Certainly matches my own experiences on YouTube, though I think it's not purely the EVIL of the google that's driving it. I'm convinced that there are also trolls who are loving the chaos and who are strategically promoting their videos to be linked from opposition videos. Less annoying but similar to the original article are extremists who are also involved in strategic promotion of their videos to viewers of other videos that they regard as sympathetic.
However, as gawdawful as the EVIL google and the most EVIL YouTube have become, I'm convinced that Facebook and Twitter are worse. Much worse.
And yet all of these problems could be greatly reduced by the use of EPR (Earned Public Reputation) to gently filter in favor of nice folks. The trolls and other villains can be nudged back under invisible rocks to amuse themselves and the play with the few people who enjoy that form of slumming. I have much better uses for my time.
Freedom = (Meaningful - Coerced) Choice != (Speech | Beer^2), and sad sock puppets' bad mods avail them naught.
It doesn't matter if you started off with an innocuous video or an extreme one, the suggested videos will lead to the same place eventually. YouTube's algorithm places popular videos in a genre high up in the recommended videos results. Likely because a crowd attracts a crowd. More extreme videos are always more popular by numbers, because clickbait.
This is a side effect of crowdsourcing their ratings by going on views, and perhaps secondarily how many people 'liked' or 'disliked' a certain video.
In any given genre (books, TV, movies, YouTube) the most popular item by numbers is the item that has the broadest appeal. The one with the broadest appeal is usually on the lower end of the intelligence scale. As with cinema, intelligent, artful pieces are typically relegated to small audiences, with the occasional oscar-bait breakout.

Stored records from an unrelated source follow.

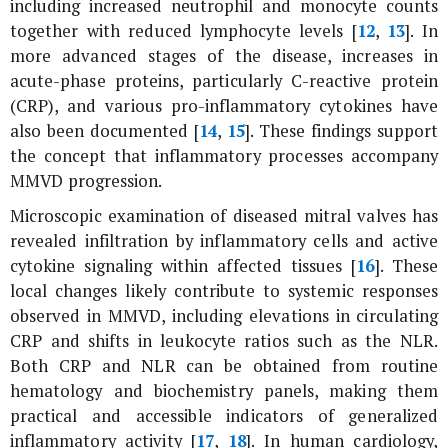
including increased neutrophil and monocyte counts
together with reduced lymphocyte levels [
12
,
13
]. In
more advanced stages of the disease, increases in
acute-phase proteins, particularly C-reactive protein
(CRP), and various pro-inflammatory cytokines have
also been documented [
14
,
15
]. These findings support
the concept that inflammatory processes accompany
MMVD progression.
Microscopic examination of diseased mitral valves has
revealed infiltration by inflammatory cells and active
cytokine signaling within affected tissues [
16
]. These
local changes likely contribute to systemic responses
observed in MMVD, including elevations in circulating
CRP and shifts in leukocyte ratios such as the NLR.
Both CRP and NLR can be obtained from routine
hematology and biochemistry panels, making them
practical and accessible indicators of generalized
inflammatory activity [
17
,
18
]. In human cardiology,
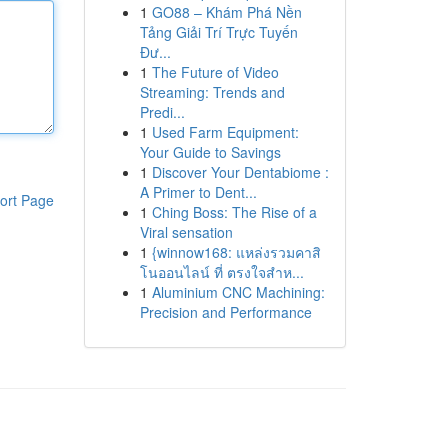
1
GO88 – Khám Phá Nền
Tảng Giải Trí Trực Tuyến
Đư...
1
The Future of Video
Streaming: Trends and
Predi...
1
Used Farm Equipment:
Your Guide to Savings
1
Discover Your Dentabiome :
A Primer to Dent...
ort Page
1
Ching Boss: The Rise of a
Viral sensation
1
{winnow168: แหล่งรวมคาสิ
โนออนไลน์ ที่ ตรงใจสำห...
1
Aluminium CNC Machining:
Precision and Performance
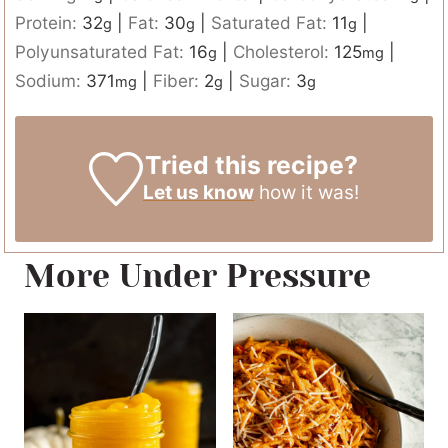
Protein:
32
|
Fat:
30
|
Saturated Fat:
11
|
g
g
g
Polyunsaturated Fat:
16
|
Cholesterol:
125
|
g
mg
Sodium:
371
|
Fiber:
2
|
Sugar:
3
mg
g
g
Tried this recipe?
Let us know
how it was!
More Under Pressure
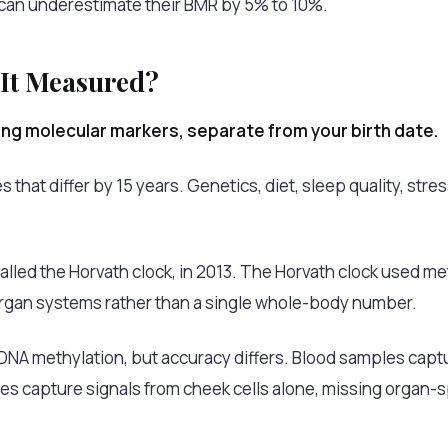
 can underestimate their BMR by 5% to 10%.
 It Measured?
sing molecular markers, separate from your birth date.
hat differ by 15 years. Genetics, diet, sleep quality, stres
called the Horvath clock, in 2013. The Horvath clock used m
organ systems rather than a single whole-body number.
A methylation, but accuracy differs. Blood samples captur
es capture signals from cheek cells alone, missing organ-sp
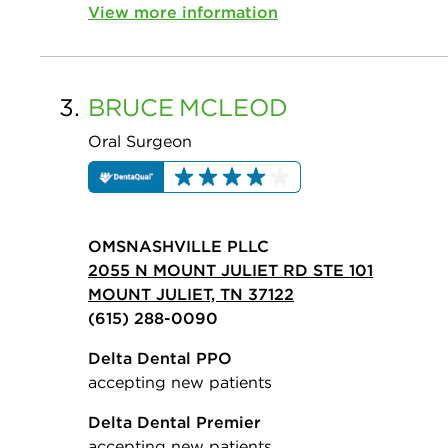
View more information
3.
BRUCE
MCLEOD
Oral Surgeon
OMSNASHVILLE PLLC
2055 N MOUNT JULIET RD STE 101
MOUNT JULIET, TN 37122
(615) 288-0090
Delta Dental PPO
accepting new patients
Delta Dental Premier
accepting new patients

So if you put together a system whereby the most popular videos are suggested first, the feedback loop described in the article will happen. The only way out of that is to hand curate the algorithm. And that's the very thing that NO large scale tech company wants to do. The moment they stop automating everything possible is the moment scaling becomes expensive, and they no longer reap their huge margins - a license to print money as long as they can keep it going.
What pisses me off with those retarded algorithms is that they ignore the obvious in favor for always being a day late and a dollar short!
Hey guys if I haven't looked at anything other than a BATTERY for a particular laptop? Odds are really good I'm not looking for a new laptop or I wouldn't be looking to replace the battery, would I? Likewise if I'm watching vids on CPUs or a particular game? Maybe, just maybe, you should show me ads for the products I'm actually watching videos on instead of continuing to show me ads for something I looked for a PART FOR weeks ago?
The really sad part? When they actually used "dumb ads" where they just based the ads on what you were actually watching? I actually bought products because they showed me deals on things I actually cared about, now I honestly cannot remember the last time they got a sale because they never seem to get WTF I'm actually trying to get, like showing me new cars when I'm looking for spark plugs or trying to sell me a POS laptop when I'm looking at games that would never run on said POS laptop they just don't seem to have a damned clue WTH they are doing when it comes to ads anymore.
ACs don't waste your time replying, your posts are never seen by me.
Blaming YouTube is like blaming the phone company for telemarketer calls.
Congratulations, you have missed the point quite spectacularly.
It's not that these videos exist on youtube, it's that they are PROMOTED HARDER by the algo.
I do not want your cheap brainburning drugs. They are useless for work. And I am a working man today.